(Saved data entries)
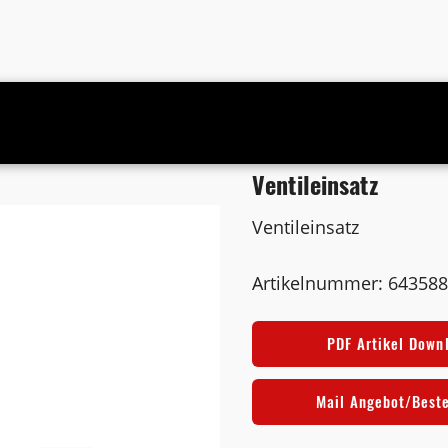
Ventileinsatz
Ventileinsatz
Artikelnummer: 64358
PDF Artikel Down
Mail Angebot/Best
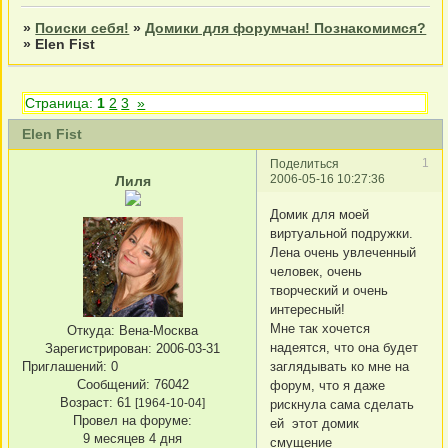
»
Поиски себя!
»
Домики для форумчан! Познакомимся?
»
Elen Fist
Страница:
1
2
3
»
Elen Fist
1
Поделиться
2006-05-16 10:27:36
Лиля
Домик для моей
виртуальной подружки.
Лена очень увлеченный
человек, очень
творческий и очень
интересный!
Мне так хочется
Откуда:
Вена-Москва
надеятся, что она будет
Зарегистрирован
: 2006-03-31
Приглашений:
0
заглядывать ко мне на
Сообщений:
76042
форум, что я даже
Возраст:
61
[1964-10-04]
рискнула сама сделать
Провел на форуме:
ей этот домик
9 месяцев 4 дня
смущение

GOAL OF THE EXERCISE
Transcribe every line of text in the data above without any changes, and omit the pictures.

TASK ANSWER
Ventileinsatz
Ventileinsatz
Artikelnummer: 64358
PDF Artikel Down
Mail Angebot/Best
»
Поиски себя!
»
Домики для форумчан! Познакомимся?
»
Elen Fist
Страница:
1
2
3
»
Elen Fist
1
Поделиться
2006-05-16 10:27:36
Лиля
Домик для моей
виртуальной подружки.
Лена очень увлеченный
человек, очень
творческий и очень
интересный!
Мне так хочется
Откуда:
Вена-Москва
надеятся, что она будет
Зарегистрирован
: 2006-03-31
Приглашений:
0
заглядывать ко мне на
Сообщений:
76042
форум, что я даже
Возраст:
61
[1964-10-04]
рискнула сама сделать
Провел на форуме:
ей этот домик
9 месяцев 4 дня
смущение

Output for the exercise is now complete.